Yerelleşme ve mikro-kanalların ağırlığından söz etmek isterim. WhatsApp ya da Telegram toplulukları, LinkedIn doküman gönderileri, kısa video ve bültenler; Türkiye gibi oynak keşif pazarlarında dayanıklılığın anahtarları. Dedim ya her yerde olmak her kanaldan çıkmak zor iş.
Yeni medya tüketicisi ne yiyor içiyor, ne yaşıyor?
Yeni tüketici çoklu-platformda adeta bir göçebe. Kısa videodan giriyor, mesajlaşmada konuşuyor, cevabı yapay zeka arayüzünden hızlıca alıyor, derinleşmeyi YouTube’da buluyor zamanını bulduğunda kendisini “long read” diye kodlanan uzun okuma yani haber analizlerin kucağına atıyor. Eğer gözünü kullanamayacaksa kulağını devreye sokuyor Podcast kullanıyor.

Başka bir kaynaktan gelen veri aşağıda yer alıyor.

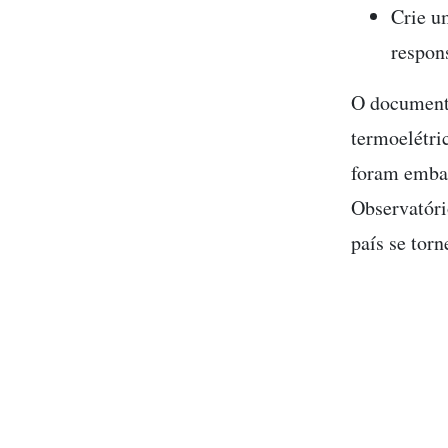
Crie u
respon
O documento
termoelétri
foram embas
Observatóri
país se tor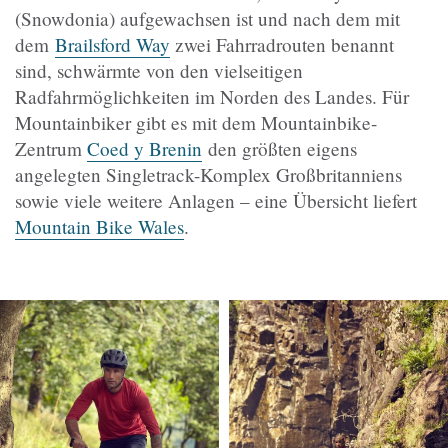
(Snowdonia) aufgewachsen ist und nach dem mit
dem
Brailsford Way
zwei Fahrradrouten benannt
sind
, schwärmte von den vielseitigen
Radfahrmöglichkeiten im Norden des Landes.
Für
Mountainbiker gibt es mit dem Mountainbike-
Zentrum
Coed y Brenin
den größten eigens
angelegten Singletrack-Komplex Großbritanniens
sowie viele weitere Anlagen – eine Übersicht liefert
Mountain Bike Wales
.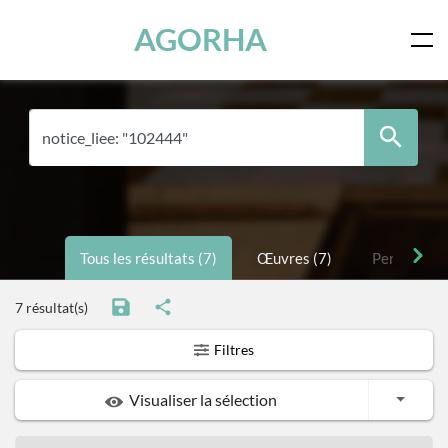
Panneau de gestion des cookies
Skip to main content
AGORHA
Tous les résultats (7)
Œuvres (7)
Personnes 
7 résultat(s)
Filtres
Toggle
Visualiser la sélection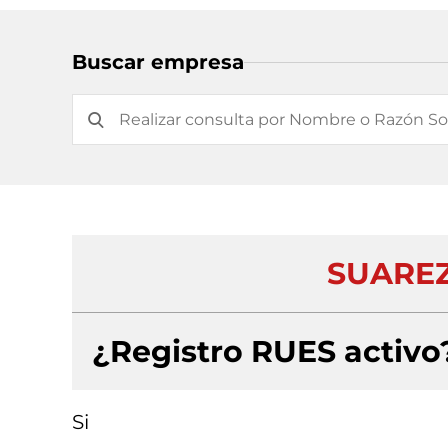
Buscar empresa
SUARE
¿Registro RUES activo
Si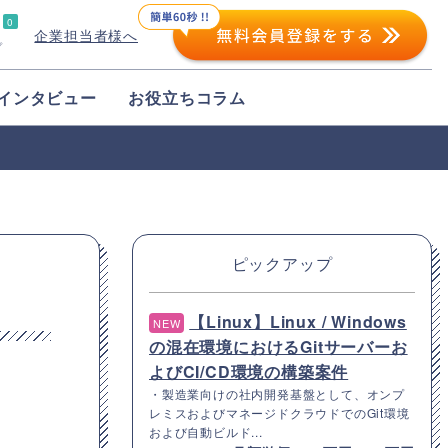
0
企業担当者様へ
プ
インタビュー
お役立ちコラム
ピックアップ
【Linux】Linux / Windows
NEW
の混在環境におけるGitサーバーお
よびCI/CD環境の構築案件
・製造業向けの社内開発基盤として、オンプ
レミスおよびマネージドクラウドでのGit環境
および自動ビルド...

Bitmedi; güvenini, kurumsal logodan çok güvenilir kişilere ve şeffaf kanıta bağlıyor. En başta net kaynak görmek istiyor; mümkünse metni seslendirilmiş halde dinlemek istiyor; seslendirmeyi de kendisi “dil-tempo” kontrolü yapabilirse tercih ediyor. Yeni medya tüketicisi zor biri. Onu çok iyi tanımıyoruz. Sorun bu!

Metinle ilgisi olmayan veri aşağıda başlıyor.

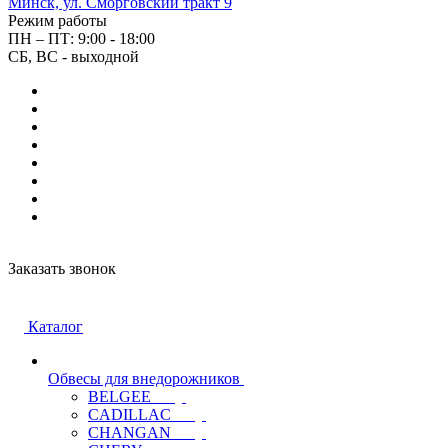
Минск, ул. Сморговский тракт 9
Режим работы
ПН – ПТ: 9:00 - 18:00
СБ, ВС - выходной
Заказать звонок
Каталог
Обвесы для внедорожников
BELGEE
CADILLAC
CHANGAN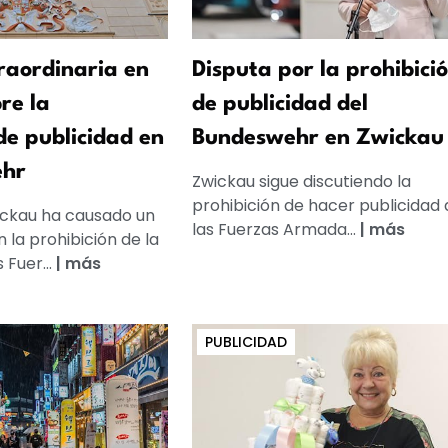
raordinaria en
Disputa por la prohibici
re la
de publicidad del
de publicidad en
Bundeswehr en Zwickau
ehr
Zwickau sigue discutiendo la
prohibición de hacer publicidad 
ickau ha causado un
las Fuerzas Armada...
|
más
 la prohibición de la
 Fuer...
|
más
PUBLICIDAD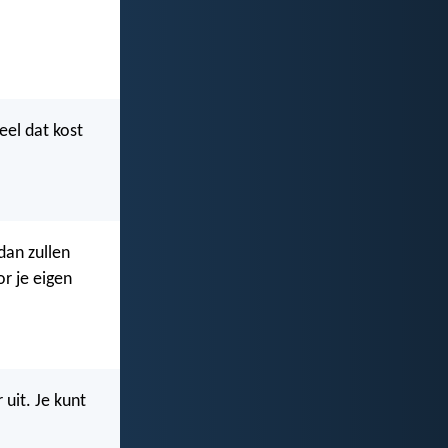
eel dat kost
 dan zullen
or je eigen
 uit. Je kunt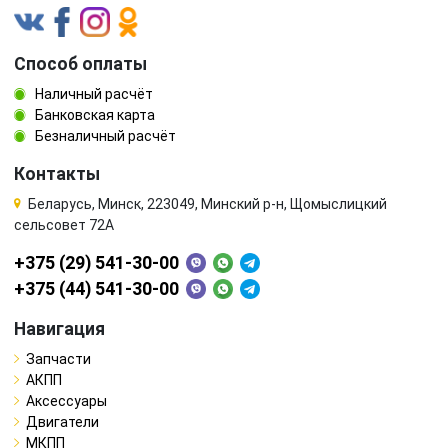
Способ оплаты
Наличный расчёт
Банковская карта
Безналичный расчёт
Контакты
Беларусь, Минск, 223049, Минский р-н, Щомыслицкий
сельсовет 72А
+375 (29) 541-30-00
+375 (44) 541-30-00
Навигация
Запчасти
АКПП
Аксессуары
Двигатели
МКПП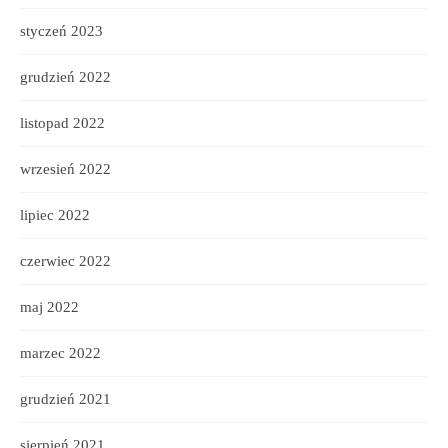
styczeń 2023
grudzień 2022
listopad 2022
wrzesień 2022
lipiec 2022
czerwiec 2022
maj 2022
marzec 2022
grudzień 2021
sierpień 2021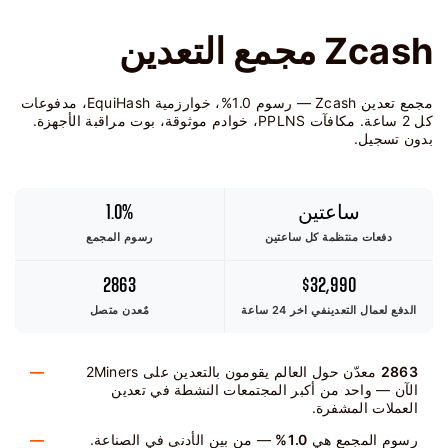
Zcash مجمع التعدين
مجمع تعدين Zcash — رسوم 1.0%، خوارزمية EquiHash، مدفوعات
كل 2 ساعة. مكافآت PPLNS، خوادم موثوقة، بوت مراقبة الأجهزة.
بدون تسجيل.
ساعتين
1.0%
دفعات منتظمة كل ساعتين
رسوم المجمع
2863
$32,990
الدفع لعمال التعدين
في اخر 24 ساعة
مٌعدن متصل
2863
معدّن حول العالم يقومون بالتعدين على 2Miners
الآن — واحد من أكبر المجتمعات النشطة في تعدين
العملات المشفرة.
رسوم المجمع هي
1.0%
— من بين الأدنى في الصناعة.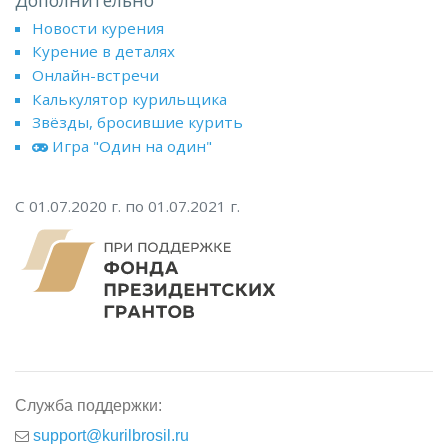
Новости курения
Курение в деталях
Онлайн-встречи
Калькулятор курильщика
Звёзды, бросившие курить
Игра "Один на один"
С 01.07.2020 г. по 01.07.2021 г.
Служба поддержки:
support@kurilbrosil.ru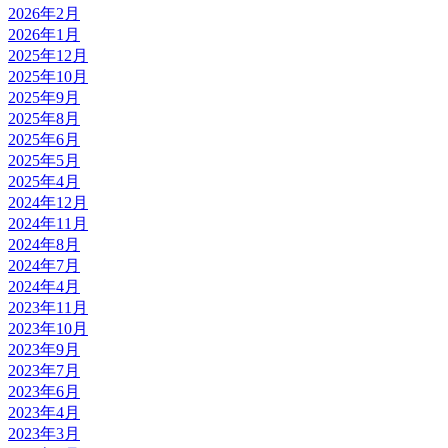
2026年2月
2026年1月
2025年12月
2025年10月
2025年9月
2025年8月
2025年6月
2025年5月
2025年4月
2024年12月
2024年11月
2024年8月
2024年7月
2024年4月
2023年11月
2023年10月
2023年9月
2023年7月
2023年6月
2023年4月
2023年3月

Birkaç örnek vereyim; genç yetişkinlerde ünlü ya da etkili kişi (influencer) kaynaklı haberleşme olağan; 30–44 yaş kitlesi kısa videoda keşfedip LinkedIn, Google ve YouTube’da derinleşmeye yatkın. 45 yaş ve üzeri için TV-radyo alışkanlığı sürse de YouTube’un payı büyüyor.
Cinsiyet dağılımı platformdan platforma değişiyor. Türkiye’de Instagram dengeli, X ve TikTok’ta erkek payı yüksek sayılır. Bu bulgular “haber tüketimi”nden ziyade yazının girişinde ifade ettiğim dağıtım kanalları ile ilgi dağılımına işaret ediyor.
Her yaş ve cinsiyette bir şey ortak: hız, kişiselleştirme, kanıt ve insanımsı ses. Okuduğu bir yazının anatomisi şöyle olmalı; önce özet, ortada referans, sonda derinleşme yollarını bulmalı. Dinlemek isterse insan sesi. Güvenilir bir isim… kameraya bakan bir muhabir, kendini saklamayan bir uzman, şirketin içinden konuşan bir “çalışan elçisi”…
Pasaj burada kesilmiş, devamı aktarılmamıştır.